Job 1
Copy the records from the data source below word for word, leaving the pictures out of your answer.

Selected text
==============================

# Eheim 2213 versus 2222 for 29gal



## shewey (Jun 19, 2006)

Hi All,

I am looking for an external canister for a 29 gal and as I am a big fan of the Eheims I am thinking either a 2213 classic or the Professional 2222. The 2222 is nearly twice the price here so I am wondering if the the difference is worth it?

I have a 2026 on my 4 foot tank and absolutely love it. I find the shutoff valves when cleaning it well worth the money. About 15 years ago I had an old Eheim classic and I remember everytime I cleaned it there was a hassle with stopping the syphon and having water going everywhere etc, and then having to suck down gob fulls of tank water when trying to get it started again. Is this still true with the 2213 or are they pretty straight forward to maintain?

Thanks for your help!
Mark.


----------



## upikabu (Sep 2, 2005)

Hi Mark,

I have a 2213 in my 23g and I find it quite easy to maintain with the included double taps on both inlet and outlet. Not sure if your old model had them or not, but they do make a difference during routine maintenance as they prevent you from having to prime it manually. The only issue is when you have to clean the inlet hose and/or move it to a different tank (as I've had to do recently) - then I had to prime it manually like when it was first set up.

Cheers!


----------



## John N. (Dec 11, 2005)

Mark for a 29 gallon definately shoot for the 2213. I have two of these running on a 29 gallon and another tank of similar size. Flow rates are good, and cleaning is easy with the double tap connects that come with most eheims nowadays. The other filters is way to much, in terms of cost and power. You'll be fine using the 2213. 

-John N.


----------



## shewey (Jun 19, 2006)

Thanks for your replies John and Upikabu. Thats a bit of peace of mind and also saves me a few dollars as well...more money to spend on plants. 

Mark.


----------



## mrbelvedere138 (Jan 18, 2006)

==============================

Job 2
Repeat the passage of the Eheim filter thread between "## John N. (Dec" and "spend on plants.", inclusive, without changing a word.

Records from a data source:

==============================

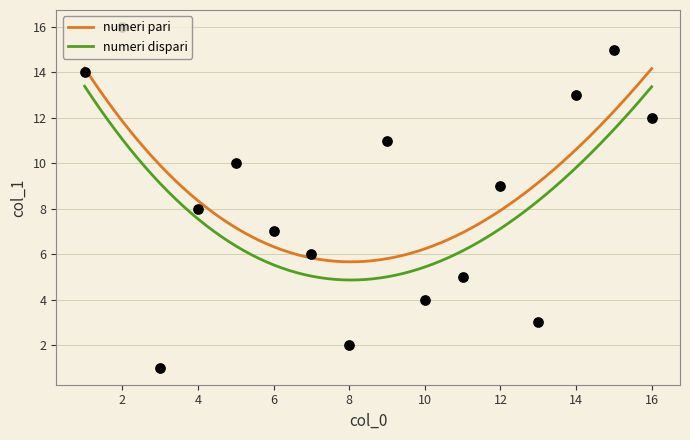

What is the change in value from 9 to 15?

+6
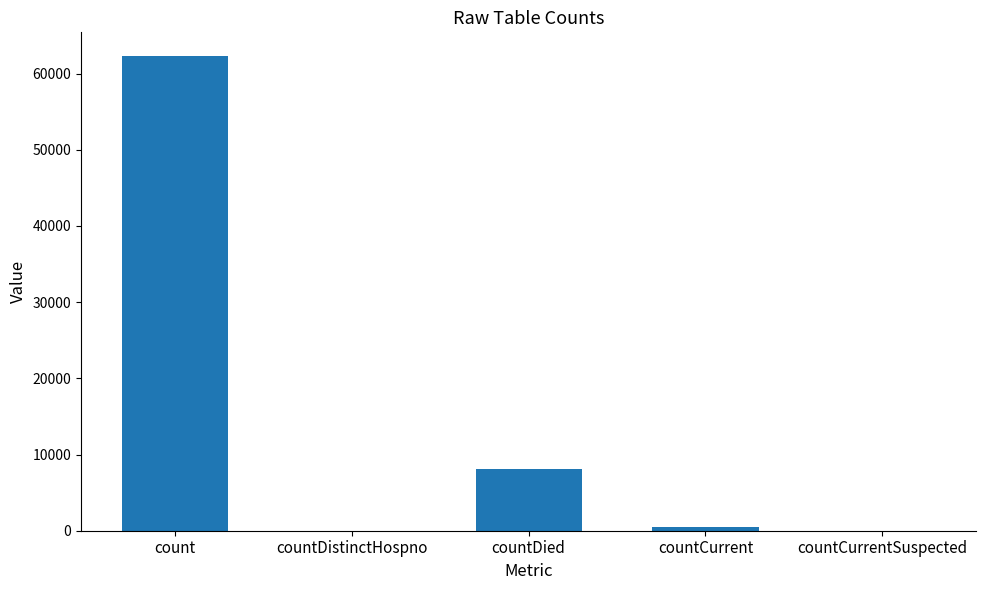

Reading right to left, transcribe all the data shown in this chart.

0	454	8142	0	62304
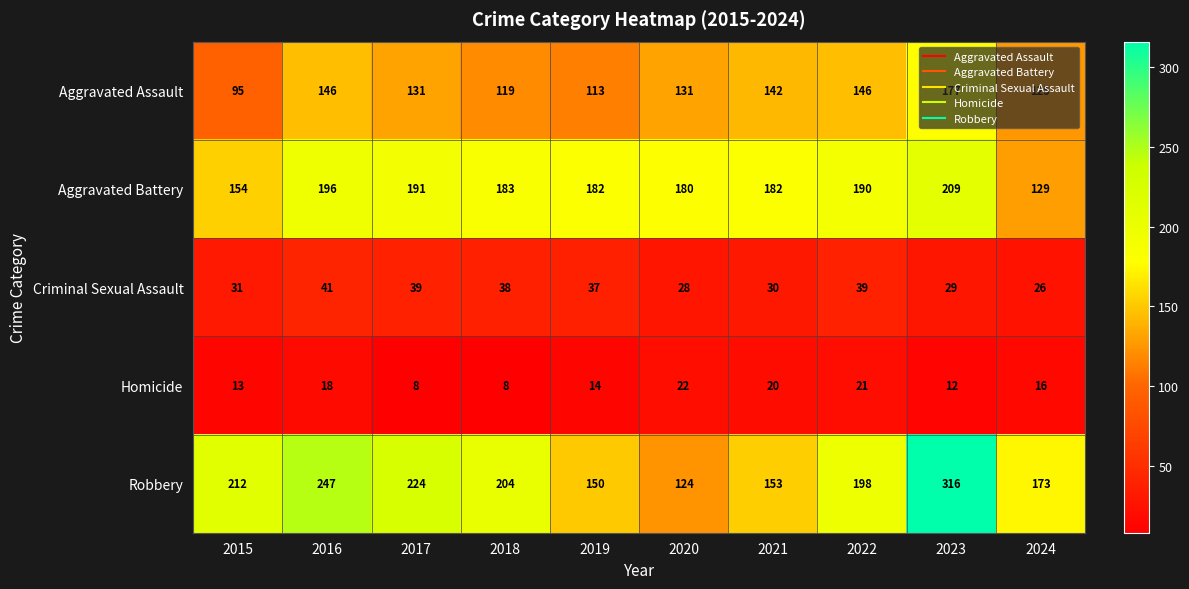

The Robbery series shows 150 at 2019. True or false?

True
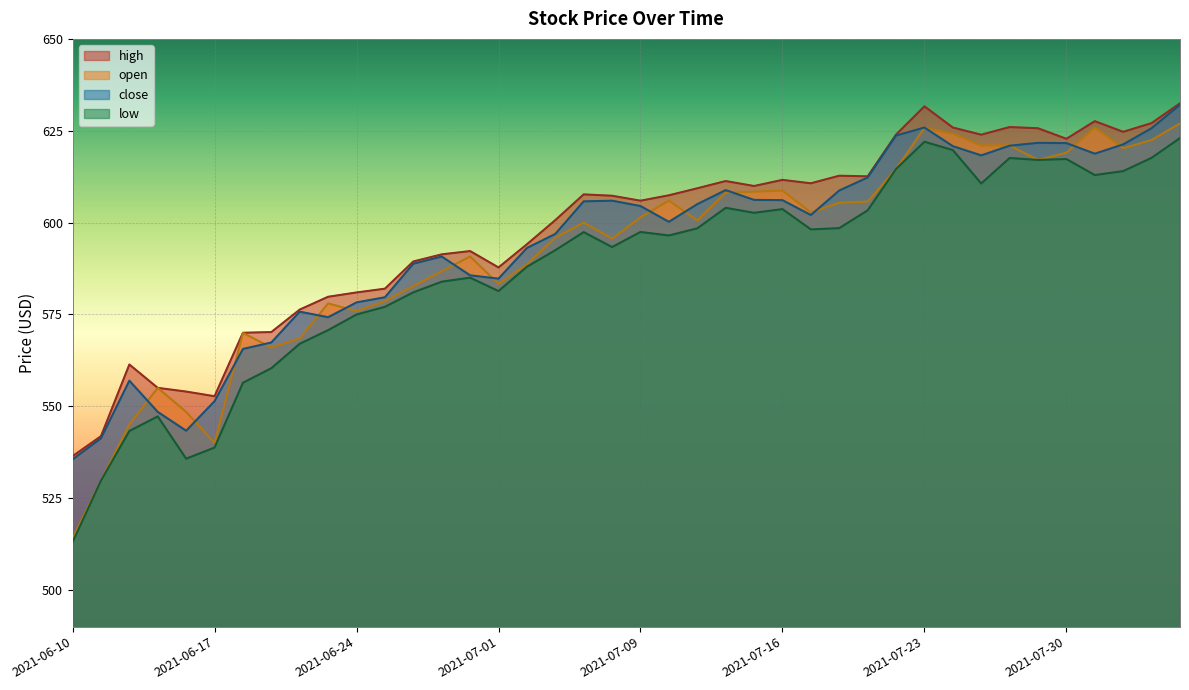

At which label is high closest to 584?

2021-06-25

==============================

Reply 1
What is the change in value from 9 to 15?

+6

Reading right to left, transcribe all the data shown in this chart.

0	454	8142	0	62304

The Robbery series shows 150 at 2019. True or false?

True

At which label is high closest to 584?

2021-06-25

Reply 2
## John N. (Dec 11, 2005)

Mark for a 29 gallon definately shoot for the 2213. I have two of these running on a 29 gallon and another tank of similar size. Flow rates are good, and cleaning is easy with the double tap connects that come with most eheims nowadays. The other filters is way to much, in terms of cost and power. You'll be fine using the 2213. 

-John N.


----------



## shewey (Jun 19, 2006)

Thanks for your replies John and Upikabu. Thats a bit of peace of mind and also saves me a few dollars as well...more money to spend on plants.